Wednesday’s ruling was approved after one of the five commissioners at the CPSC, who had previously sided with two Republican commissioners, reversed his earlier vote on how Congress should deal with the new law. "My previous interpretation is wrong," said Democrat Bob Adler — appointed to the commission in 2009 by President Obama — asserting that he had a "change of heart" after further researching the law and talking to parents who lost children due to horrific entrapment accidents.
Ten Democrats in Congress, including the law’s sponsors Rep. Debbie Wasserman Schultz (D-Fla., above) and Sen. Mark Pryor (D-Ark.), wrote the CSPC Tuesday, contending that an "additional layer of protection will ensure that children are protected when so-called ‘unblockable’ drain covers fail to work." CSPC officials have not provided figures on how many of the estimated 300,000 public pools currently have single-drain systems.
The new measure will require thousands of public pools nationwide to retool their drains, and many will have to buy costly back-up systems to comply with the federal standards. Critics say that many pools will be closed by next May if they are not able to afford the new equipment and installation. The equipment’s cost is not yet available, but Parks and Recreation Department Director Mary Jeanne Hutchison in O’Fallon, Illinois said the drain cover that was initially required in 2007 cost about $9,000, and she suspects the new system will be just as, if not more, expensive.

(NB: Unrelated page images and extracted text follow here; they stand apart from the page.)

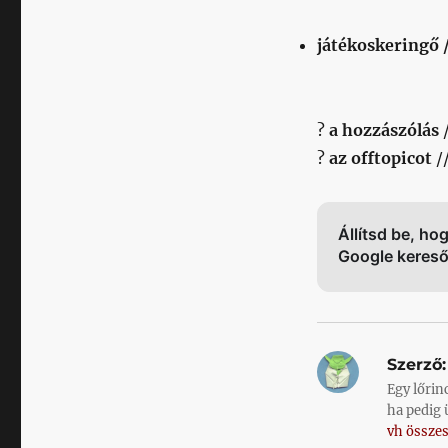
játékoskeringő 
?
a hozzászólás
?
az offtopicot
/
Állítsd be, ho
Google keres
Szerző:
Egy lőrin
ha pedig 
vh összes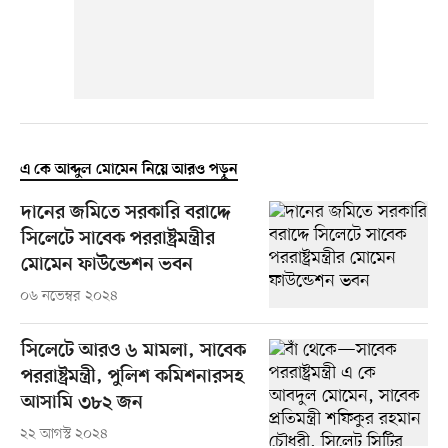
এ কে আব্দুল মোমেন নিয়ে আরও পড়ুন
দানের জমিতে সরকারি বরাদ্দে
সিলেটে সাবেক পররাষ্ট্রমন্ত্রীর
মোমেন ফাউন্ডেশন ভবন
০৬ নভেম্বর ২০২৪
সিলেটে আরও ৬ মামলা, সাবেক
পররাষ্ট্রমন্ত্রী, পুলিশ কমিশনারসহ
আসামি ৩৮২ জন
২২ আগস্ট ২০২৪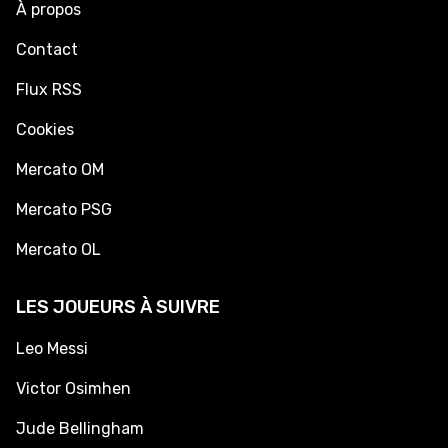
À propos
Contact
Flux RSS
Cookies
Mercato OM
Mercato PSG
Mercato OL
LES JOUEURS À SUIVRE
Leo Messi
Victor Osimhen
Jude Bellingham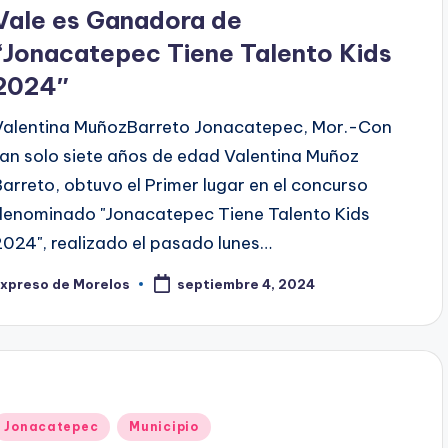
en
Vale es Ganadora de
“Jonacatepec Tiene Talento Kids
2024″
Valentina MuñozBarreto Jonacatepec, Mor.-Con
tan solo siete años de edad Valentina Muñoz
Barreto, obtuvo el Primer lugar en el concurso
denominado "Jonacatepec Tiene Talento Kids
2024", realizado el pasado lunes…
Expreso de Morelos
septiembre 4, 2024
ublicado
or
Publicado
Jonacatepec
Municipio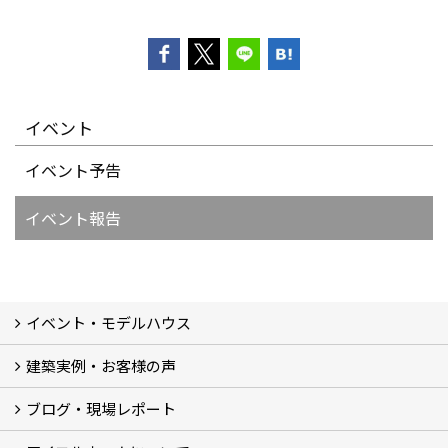
イベント
イベント予告
イベント報告
イベント・モデルハウス
建築実例・お客様の声
イベント
モデルハウス見学
ブログ・現場レポート
建築実例
お客様の声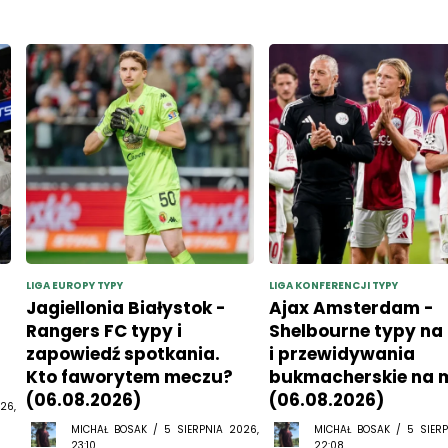
LIGA EUROPY TYPY
LIGA KONFERENCJI TYPY
Jagiellonia Białystok -
Ajax Amsterdam -
Rangers FC typy i
Shelbourne typy na
zapowiedź spotkania.
i przewidywania
Kto faworytem meczu?
bukmacherskie na 
(06.08.2026)
(06.08.2026)
26,
MICHAŁ BOSAK / 5 SIERPNIA 2026,
MICHAŁ BOSAK / 5 SIERP
23:10
22:08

For many pools, completing the new installations by the May deadline will likely be impossible — partly due to repair delays stemming from the winter weather — Hutchison asserted.
The Cosumnes Community Services District in Elk Grove, California, also made a substantial investment, forking out $25,000 for the previous drain cover requirements. Aquatic Supervisor Tom Hellmann explained to the commission that the aquatic centers "that will be [adversely impacted] by such a decision are the local communities after the pools are shut down because of the expense to operate when it is just not necessary."
Republicans on the commission argued that the current drain systems are safe, and that cities and towns throughout the country have already spent thousands of dollars installing drain covers mandated by the 2007 law. Further they contended that the mere seconds that pass before the back-ups systems kick in to gear would likely come too late to save a child from drowning.
Tom Lachocki, CEO of the National Swimming Pool Foundation, an organization that provides education and training for healthy aquatic environments, says the new requirements will undoubtedly close pools, and that children will be no safer from the new drain systems. "It doesn’t make sense to increase the financial hardship on pools in a very challenging economic time," he affirmed. "That could result in a reduction of swim lessons, which results in an increase in drowning."
Republican commissioner Anne Northup, a former congresswoman from Kentucky, offered an additional perspective on the decision. She alleged that the vote was largely organized by a pool-safety equipment manufacturer called Vac-Alert, which produces a system that automatically shuts down a drain pump if it becomes blocked. Paul Pennington, founder of the Pool Safety Council and president of Vac-Alert, was a strong advocate of the requirement — not to mention, he helped Wasserman Schultz write the original legislation.